What is similar to all of them is the individual’s need to become
present to these type-specific habits, which are developed at a very
early age and block his ability to experience and inhabit himself
and reside in the here and now—the only place joy, happiness, and
peace can be experienced.
We see this all the time: a man who is five, ten, fifteen years sober
and still unable to be present to this precious moment, who is caught
in the machinations of a distracting mind and inhibiting emotional
personality habits. Robotically rattling off recovery slogans, judging
self and others with recovery opinions, he is unable to reside in his
spacious heart. Unable to savor kindness, compassion, or joy in the
here and now, he is the antithesis of being happy, joyous, and free.
Every addicted individual has a type-specific blind spot, a
psychological prison consisting of a core fear that drives his suffering,
a deep wish to return to what is authentic and true within himself,
and a fundamental commandment of who he must be to be loved. He
has an emotional habit (called a passion, his type-specific emotional
reaction to the heartbreaking loss of connection with his true self)
and a mental habit (a fixation, his type-specific mental habit that
obscures his ability to perceive objective reality), which create the
psychological world he lives in. He also has an inner critic who
reminds him what he must do to be lovable. These type-specific
psychic structures, developed initially to protect an individual from
the suffering and confusion of childhood, now inhibit his ability to
comprehend reality, transform his addiction, and engage reality in a
way that supports his positive growth and unfoldment.
In addition, each individual has a type-specific self-image, an
idealized self-concept—who he believes he is whether his actions
reflect this or not—that, when under the sway of his addiction or at
various stages of his recovery, hypnotizes him. He imagines himself
as being his ideal self, but his actions are the antithesis of this. He
cannot objectively see how he shows up in the world nor accurately
understand what he honestly experiences. It is the combination of
these unconscious, often hard-to-see personality habits that keep
him trapped at an impenetrable door of emotional and psychological
stuckness, which, in turn, set him up for tragic relapse.
Until we address these type-specific differences, our treatment
approaches and heartfelt attempts to help the addicted individual
will enable only a small fraction of people to get clean and sober and
thrive in their recovery. We will continue to have our hearts broken
after we have given our very best to our beloved clients and the friends
we so wish to serve. The Enneagram is an amazing tool that delivers
the individual treatment and recovery plan that we have been seeking.
In recovery circles, we say that addiction is a three-fold disease:
physical, mental, and emotional. To the extent that the individual
heals these three factors within himself is the extent to which his
spiritual life thrives and he feels a sense of unity, capability, and
confidence. The Enneagram precisely addresses these three factors
in each of the nine types, with the explicit goal of bringing unity,
awareness, and happiness to the individual.

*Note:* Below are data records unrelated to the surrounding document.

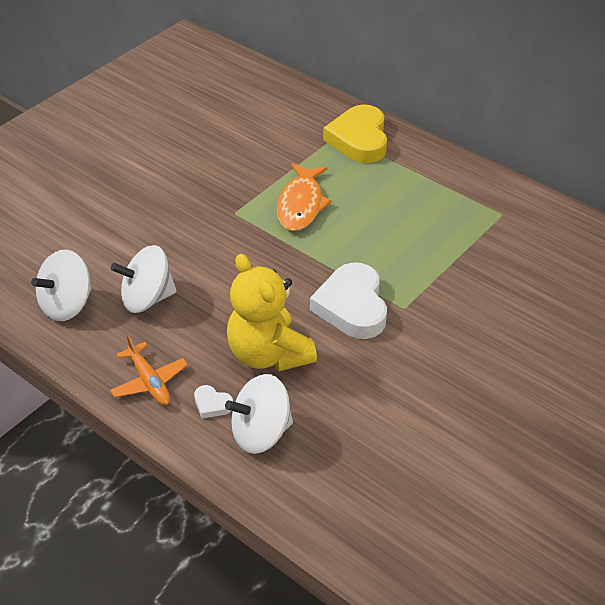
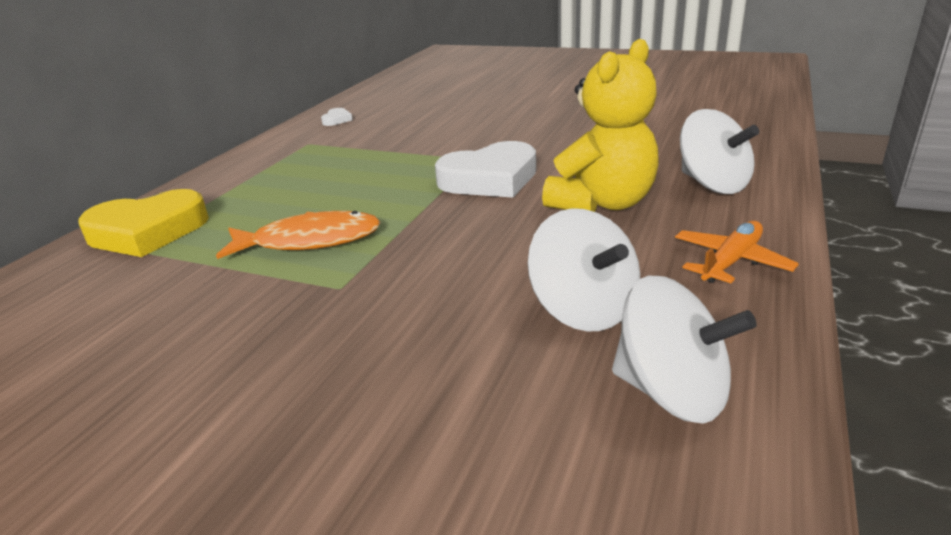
camera: 105 degrees left, 15 degrees down
white heart [194,385,233,419] -> white heart moved to [321,108,352,126]

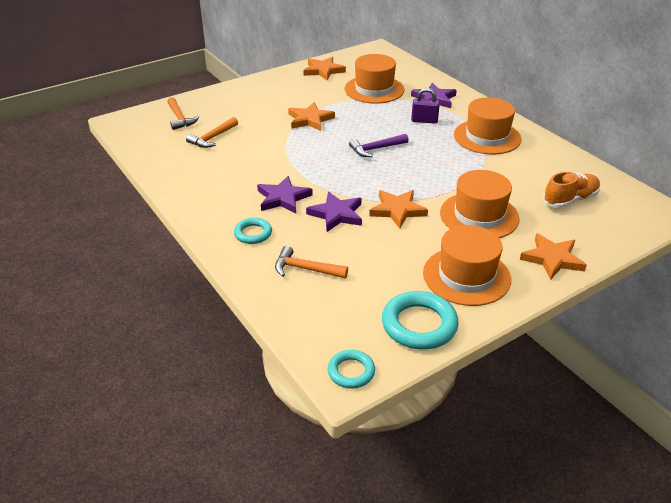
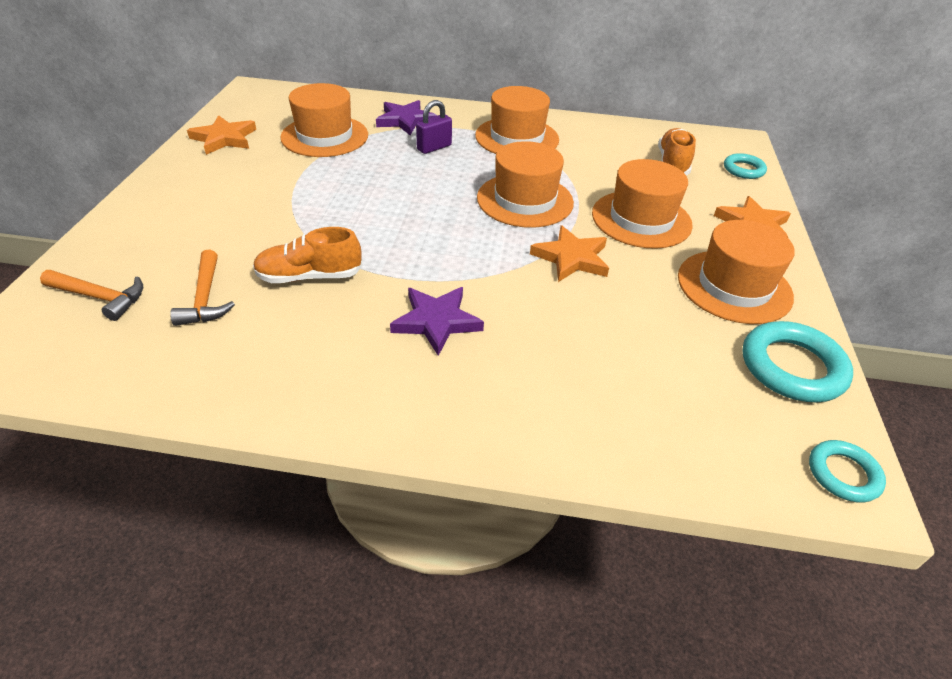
camera: 50 degrees left, 5 degrees up
turquoise ring [234,218,272,244] -> turquoise ring moved to [724,153,767,179]
orange hammer [275,246,348,278] -> none
orange star [288,102,335,131] -> none
purple star [306,192,362,232] -> none
purple hammer [349,134,409,157] -> none
none -> orange shoe [253,227,363,283]
none -> orange hat [477,141,574,228]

It is my hope and belief that the number of individuals who
relapse while struggling with the cunning dynamics of addiction
will decrease significantly as a result of the therapist or sponsor who
skillfully uses the Enneagram. Those who do find the solid ground
of recovery will have a tool at their disposal that allows them to
continue to further expand and access the joy, courage, strength,
peace, clarity, vision, creativity, and the love their souls yearn for.
This is the ultimate goal of addiction recovery: the realization and
celebration of the precious gifts spirit has endowed us with.